Ten overvloede overweegt de voorzieningenrechter nog het volgende. Uit de stukken begrijpt de voorzieningenrechter dat de jeugdbeschermer zich tot doel heeft gesteld om de ouders gezamenlijk hun verantwoordelijkheid te laten nemen als ouders van [minderjarige 1] en [minderjarige 2] . Dat is een nobel doel en in principe is het ook de taak van de ouders om zich beiden in te spannen voor een onbelast contact met de andere ouder. In dit geval echter lijkt het de ouders bij herhaling niet te lukken om fatsoenlijk met elkaar te communiceren, wat een flinke weerslag heeft op de kinderen. De voorzieningenrechter krijgt de indruk dat beide kinderen anders reageren op deze problematiek: [minderjarige 1] kiest partij door zich openlijk te verzetten tegen de vader, bij [minderjarige 2] lijkt de strijd zich (vooralsnog) intern af te spelen. Het is duidelijk dat het de ouders niet lukt om samen een veilig klimaat voor de kinderen te creëren. Het ligt naar het oordeel van de voorzieningenrechter dan ook op de weg van de jeugdbeschermer om de regie stevig in handen te nemen en te houden. In dit geval behoort ook tot die taak het positief stimuleren van [minderjarige 1] in het contact met haar vader. Daarnaast zal met de nodige spoed moeten worden bezien of en welke hulpverlening moet worden ingezet voor de ouders en of (andere) hulpverlening voor de kinderen noodzakelijk is.

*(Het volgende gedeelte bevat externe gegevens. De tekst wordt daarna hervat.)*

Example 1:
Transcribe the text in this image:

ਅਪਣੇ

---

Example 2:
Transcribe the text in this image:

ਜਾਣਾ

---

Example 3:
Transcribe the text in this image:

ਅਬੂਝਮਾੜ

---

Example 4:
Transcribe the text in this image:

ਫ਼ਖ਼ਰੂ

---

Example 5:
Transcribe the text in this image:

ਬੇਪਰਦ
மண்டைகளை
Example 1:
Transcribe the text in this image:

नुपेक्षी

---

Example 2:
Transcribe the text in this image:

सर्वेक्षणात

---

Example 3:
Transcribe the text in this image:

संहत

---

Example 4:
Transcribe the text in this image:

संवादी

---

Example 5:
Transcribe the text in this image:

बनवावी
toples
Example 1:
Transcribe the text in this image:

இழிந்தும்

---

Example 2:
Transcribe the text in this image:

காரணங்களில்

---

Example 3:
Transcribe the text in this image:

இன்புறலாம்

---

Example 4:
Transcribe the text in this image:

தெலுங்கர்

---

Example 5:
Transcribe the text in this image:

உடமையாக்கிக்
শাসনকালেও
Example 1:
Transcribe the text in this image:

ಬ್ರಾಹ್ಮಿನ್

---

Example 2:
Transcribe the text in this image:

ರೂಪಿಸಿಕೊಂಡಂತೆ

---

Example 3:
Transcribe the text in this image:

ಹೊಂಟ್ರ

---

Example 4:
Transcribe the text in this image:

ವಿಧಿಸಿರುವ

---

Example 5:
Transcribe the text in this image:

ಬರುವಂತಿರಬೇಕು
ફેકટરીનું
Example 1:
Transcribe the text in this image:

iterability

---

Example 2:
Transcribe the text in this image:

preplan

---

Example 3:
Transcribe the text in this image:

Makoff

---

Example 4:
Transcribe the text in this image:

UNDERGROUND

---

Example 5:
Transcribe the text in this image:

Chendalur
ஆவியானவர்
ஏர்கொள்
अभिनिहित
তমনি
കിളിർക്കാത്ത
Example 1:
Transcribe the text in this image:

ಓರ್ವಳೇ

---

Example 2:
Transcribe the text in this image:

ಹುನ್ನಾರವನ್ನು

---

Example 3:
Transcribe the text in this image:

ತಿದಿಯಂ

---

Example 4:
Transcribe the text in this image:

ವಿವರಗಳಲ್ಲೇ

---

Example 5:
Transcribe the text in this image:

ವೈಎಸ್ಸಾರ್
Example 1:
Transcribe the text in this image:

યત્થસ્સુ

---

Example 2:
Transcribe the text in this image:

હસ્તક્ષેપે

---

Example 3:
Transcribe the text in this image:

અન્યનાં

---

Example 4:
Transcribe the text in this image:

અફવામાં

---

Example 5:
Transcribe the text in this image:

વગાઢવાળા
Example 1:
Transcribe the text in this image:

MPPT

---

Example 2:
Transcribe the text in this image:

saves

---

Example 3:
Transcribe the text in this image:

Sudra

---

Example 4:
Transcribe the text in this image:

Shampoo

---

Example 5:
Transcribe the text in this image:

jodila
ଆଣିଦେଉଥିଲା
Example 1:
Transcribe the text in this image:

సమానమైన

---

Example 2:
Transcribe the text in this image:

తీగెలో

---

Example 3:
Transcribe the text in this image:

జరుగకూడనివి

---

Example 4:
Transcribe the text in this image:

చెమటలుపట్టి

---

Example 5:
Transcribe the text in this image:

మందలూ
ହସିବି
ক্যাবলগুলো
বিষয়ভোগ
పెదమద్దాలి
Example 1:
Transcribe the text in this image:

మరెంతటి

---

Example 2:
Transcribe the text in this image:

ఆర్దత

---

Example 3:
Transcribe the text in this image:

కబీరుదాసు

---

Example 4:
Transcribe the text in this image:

Benoeming bijzondere curator
4.7.
De moeder heeft gevorderd dat een bijzondere curator wordt genoemd, naar de rechtbank begrijpt om te onderzoeken waardoor de weerstand van [minderjarige 1] tegen contact met de vader wordt veroorzaakt. Dit verzoek zal worden afgewezen. Op dit moment is er al hulpverlening betrokken bij de kinderen: in hun belang is een jeugdbeschermer aangesteld en [minderjarige 1] krijgt op verzoek van de ouders ook individuele therapie. Hoewel de voorzieningenrechter zich zorgen maakt over de situatie van [minderjarige 1] , vindt zij het op dit moment niet in het belang van [minderjarige 1] om nóg een hulpverlener te benoemen. Als de ouders en/of de jeugdbeschermer van mening zijn dat er meer gespecialiseerde hulp voor [minderjarige 1] moet komen, ligt het op hun weg om er (eventueel met een schriftelijke aanwijzing) voor te zorgen dat die hulp er komt.
Afgifte paspoorten
4.8.
Tussen partijen is niet in geschil dat de kinderen de eerste helft van de zomervakantie bij de vader zullen verblijven en de tweede helft bij de moeder. De vader vordert dat de moeder de paspoorten van de beide kinderen uiterlijk op 10 juli 2020 aan hem zal afgeven. Ter zitting is duidelijk geworden dat [minderjarige 1] haar eigen ID-bewijs altijd bij zich draagt, zodat de moeder hierover niet de beschikking heeft. Ook is komen vast te staan dat het paspoort van [minderjarige 2] bij de moeder ligt. De moeder heeft toegezegd dat zij het paspoort van [minderjarige 2] een week voorafgaand aan de zomervakantie aan de vader zal afgeven. De voorzieningenrechter zal dit in de beslissing van dit vonnis opnemen.
Proceskosten
4.9.
Omdat partijen samen de ouders zijn van [minderjarige 1] en [minderjarige 2] , zal de voorzieningenrechter bepalen dat iedere partij zijn eigen proceskosten draagt. In de argumenten die partijen hebben aangevoerd, ziet de voorzieningenrechter onvoldoende aanleiding anders te beslissen.

5.De beslissing

De voorzieningenrechter:
in conventie
5.1.
veroordeelt de moeder tot nakoming van de overeengekomen voorlopige zorgregeling waarbij beide kinderen om de week van donderdagochtend tot maandagochtend bij de vader verblijven, waarbij ten aanzien van [minderjarige 1] zal gelden dat zij in afwijking van die regeling de eerste twee contactweekenden na dit vonnis op zaterdag van 09.00 uur tot 19.00 uur bij de vader verblijft;
5.2.
veroordeelt de moeder tot betaling van een dwangsom van € 250,00 voor iedere dag dat zij aan het onder 5.1. bepaalde geen uitvoering geeft, met een maximum van € 5.000,00;
5.3.
veroordeelt de moeder om uiterlijk op 10 juli 2020 het paspoort van [minderjarige 2] aan de vader af te geven;
5.4.
verklaart dit vonnis tot zover uitvoerbaar bij voorraad;
5.5.
bepaalt dat iedere partij de eigen kosten draagt;
5.6.
wijst af het meer of anders gevorderde;
in reconventie
5.7.
wijst de vordering af;
5.8.
bepaalt dat iedere partij de eigen kosten draagt.
Dit vonnis is gewezen door mr. J. Brandt en in het openbaar uitgesproken op 26 juni 2020.